An oral examination includes a thorough inspection of all the teeth and soft tissues of the mouth. The dentist and dental hygienist will look for signs of decay, leaking or worn-out fillings, and fractures of the teeth. They will also assess overall health and oral hygiene, including signs of gum disease. The patient's bite and jaw heath is evaluated. Dental exams might also include counseling about diet, use of tobacco products, and other lifestyle factors that can affect oral health.

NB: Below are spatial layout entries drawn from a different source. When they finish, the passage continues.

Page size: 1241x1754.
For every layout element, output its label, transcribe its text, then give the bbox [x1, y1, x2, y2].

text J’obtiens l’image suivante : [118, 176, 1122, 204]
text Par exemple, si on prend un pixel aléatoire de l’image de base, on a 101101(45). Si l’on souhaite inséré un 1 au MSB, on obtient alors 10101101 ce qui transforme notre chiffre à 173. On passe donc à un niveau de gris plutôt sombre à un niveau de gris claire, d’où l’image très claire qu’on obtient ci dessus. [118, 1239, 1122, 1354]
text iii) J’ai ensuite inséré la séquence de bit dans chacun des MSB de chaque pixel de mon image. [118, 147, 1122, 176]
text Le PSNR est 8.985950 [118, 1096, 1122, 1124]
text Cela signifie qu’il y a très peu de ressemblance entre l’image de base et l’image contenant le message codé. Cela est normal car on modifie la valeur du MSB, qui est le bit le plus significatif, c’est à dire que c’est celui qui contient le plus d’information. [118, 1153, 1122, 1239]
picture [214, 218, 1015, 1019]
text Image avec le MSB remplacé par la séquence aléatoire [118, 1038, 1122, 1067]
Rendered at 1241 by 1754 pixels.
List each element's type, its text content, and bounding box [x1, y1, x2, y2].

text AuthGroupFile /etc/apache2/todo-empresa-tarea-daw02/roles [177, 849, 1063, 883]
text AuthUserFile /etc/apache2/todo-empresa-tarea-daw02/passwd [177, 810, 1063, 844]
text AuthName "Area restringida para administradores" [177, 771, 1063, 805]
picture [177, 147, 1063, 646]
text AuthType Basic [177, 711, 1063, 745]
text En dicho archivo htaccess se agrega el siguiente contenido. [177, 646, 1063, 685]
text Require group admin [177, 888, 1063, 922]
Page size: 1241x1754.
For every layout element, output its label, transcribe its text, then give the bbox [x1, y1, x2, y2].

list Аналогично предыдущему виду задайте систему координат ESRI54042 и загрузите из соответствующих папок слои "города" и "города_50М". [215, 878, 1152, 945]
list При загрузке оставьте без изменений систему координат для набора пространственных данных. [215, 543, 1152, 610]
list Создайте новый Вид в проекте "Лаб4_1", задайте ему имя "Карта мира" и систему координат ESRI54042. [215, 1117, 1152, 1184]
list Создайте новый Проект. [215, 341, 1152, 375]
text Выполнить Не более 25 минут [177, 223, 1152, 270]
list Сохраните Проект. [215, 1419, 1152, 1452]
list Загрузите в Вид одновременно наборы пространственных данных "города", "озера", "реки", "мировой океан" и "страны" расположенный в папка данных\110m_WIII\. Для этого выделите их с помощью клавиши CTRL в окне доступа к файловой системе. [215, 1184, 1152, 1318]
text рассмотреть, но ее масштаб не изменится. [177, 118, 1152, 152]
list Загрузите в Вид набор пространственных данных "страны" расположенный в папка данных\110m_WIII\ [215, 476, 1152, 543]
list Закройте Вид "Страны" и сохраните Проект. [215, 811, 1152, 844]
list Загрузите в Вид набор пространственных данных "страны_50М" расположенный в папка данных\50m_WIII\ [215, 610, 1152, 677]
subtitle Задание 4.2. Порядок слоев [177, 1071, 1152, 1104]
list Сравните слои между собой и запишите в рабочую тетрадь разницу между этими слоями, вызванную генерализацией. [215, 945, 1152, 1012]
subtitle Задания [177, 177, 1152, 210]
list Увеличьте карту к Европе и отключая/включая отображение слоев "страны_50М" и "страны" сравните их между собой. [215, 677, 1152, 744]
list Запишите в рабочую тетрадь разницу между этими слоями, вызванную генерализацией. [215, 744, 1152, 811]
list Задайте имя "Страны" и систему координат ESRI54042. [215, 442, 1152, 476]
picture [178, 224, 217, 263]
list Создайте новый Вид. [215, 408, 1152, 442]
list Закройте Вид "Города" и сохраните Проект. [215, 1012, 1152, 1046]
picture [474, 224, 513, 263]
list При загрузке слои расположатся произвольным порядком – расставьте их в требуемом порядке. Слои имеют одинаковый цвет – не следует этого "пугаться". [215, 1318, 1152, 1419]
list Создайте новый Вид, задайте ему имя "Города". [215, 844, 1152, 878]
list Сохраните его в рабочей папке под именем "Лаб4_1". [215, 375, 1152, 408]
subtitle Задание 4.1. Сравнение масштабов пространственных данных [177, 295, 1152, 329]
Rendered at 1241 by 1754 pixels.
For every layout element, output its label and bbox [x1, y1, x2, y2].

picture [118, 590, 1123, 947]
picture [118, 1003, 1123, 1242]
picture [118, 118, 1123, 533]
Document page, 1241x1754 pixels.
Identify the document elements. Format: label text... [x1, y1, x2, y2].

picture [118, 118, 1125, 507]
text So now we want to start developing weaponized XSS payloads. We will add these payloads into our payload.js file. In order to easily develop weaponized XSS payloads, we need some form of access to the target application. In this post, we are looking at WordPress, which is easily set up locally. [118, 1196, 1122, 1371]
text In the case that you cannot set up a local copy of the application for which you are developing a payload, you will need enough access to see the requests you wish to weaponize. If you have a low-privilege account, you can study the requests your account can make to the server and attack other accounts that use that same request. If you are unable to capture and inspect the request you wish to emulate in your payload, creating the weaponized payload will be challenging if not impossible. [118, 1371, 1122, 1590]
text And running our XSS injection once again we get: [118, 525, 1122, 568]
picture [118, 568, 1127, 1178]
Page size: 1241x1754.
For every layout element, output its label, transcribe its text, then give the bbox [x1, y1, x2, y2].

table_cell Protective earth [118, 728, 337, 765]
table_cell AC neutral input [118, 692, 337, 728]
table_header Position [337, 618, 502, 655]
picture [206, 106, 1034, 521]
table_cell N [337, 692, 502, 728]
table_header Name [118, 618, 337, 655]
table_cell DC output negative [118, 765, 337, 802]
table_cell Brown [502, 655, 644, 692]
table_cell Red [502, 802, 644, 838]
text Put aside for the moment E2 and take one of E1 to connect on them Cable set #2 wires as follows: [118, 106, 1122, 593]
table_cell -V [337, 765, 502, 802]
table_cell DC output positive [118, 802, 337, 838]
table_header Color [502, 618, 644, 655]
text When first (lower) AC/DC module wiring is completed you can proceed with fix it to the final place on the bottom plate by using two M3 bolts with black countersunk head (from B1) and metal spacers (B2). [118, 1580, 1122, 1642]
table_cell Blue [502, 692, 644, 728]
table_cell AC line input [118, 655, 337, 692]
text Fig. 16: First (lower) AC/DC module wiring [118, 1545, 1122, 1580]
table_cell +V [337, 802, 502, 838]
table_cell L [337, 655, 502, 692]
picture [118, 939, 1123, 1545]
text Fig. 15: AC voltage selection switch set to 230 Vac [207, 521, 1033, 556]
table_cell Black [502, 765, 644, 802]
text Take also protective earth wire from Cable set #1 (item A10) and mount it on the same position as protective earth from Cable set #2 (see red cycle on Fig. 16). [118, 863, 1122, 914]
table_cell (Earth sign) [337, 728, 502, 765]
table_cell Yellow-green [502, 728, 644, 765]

A complete examination of the gum tissue and surrounding structured of the teeth is performed by the dental hygienist to monitor the presence or progression of gum disease. A thorough cleaning of the teeth to remove plaque and hard deposits that form below the gumline and around each tooth can help to prevent decay and gum disease when performed at regular intervals.
Dental X-rays are an important part of a diagnosis. A complete series of X-rays will capture the root tips of all the teeth and bone surrounding them, looking for decay, bone loss, and oral cancer. It is recommended every 3-5 years. Bitewing X-rays capture a limited view and are usually taken on a yearly basis. They allow the dentist and hygienist to look in between the teeth to monitor for decay and bone loss.
ORAL CANCER SCREENING
During the dental exam, the dentist and hygienist will look for signs of oral cancer. This can include feeling under the jaw, the sides of your neck, and the insides of your lips and cheeks. They will also examine the sides of your tongue and the roof and floor of your mouth.
Your dentist and hygienist will demonstrate proper cleaning techniques for your teeth or dentures. They may also inform you about how your lifestyle factors, medications, and overall health may be effecting your oral health.
Fluoride is a natural element found in the earth's crust as well as water and air. Fluoride helps developing teeth in children by mixing with the tooth's enamel to make it harder and more resistant to decay. Fluoride also helps by replacing the mineral lost in the developed teeth in adults and children to give them some cavity protection.
A preventative sealant is a plastic coating that is painted in the pits and grooves of the permanent molars to prevent decay. They are most effective when applied soon after eruption of the first and second permanent molars, usually around ages 6 to 12.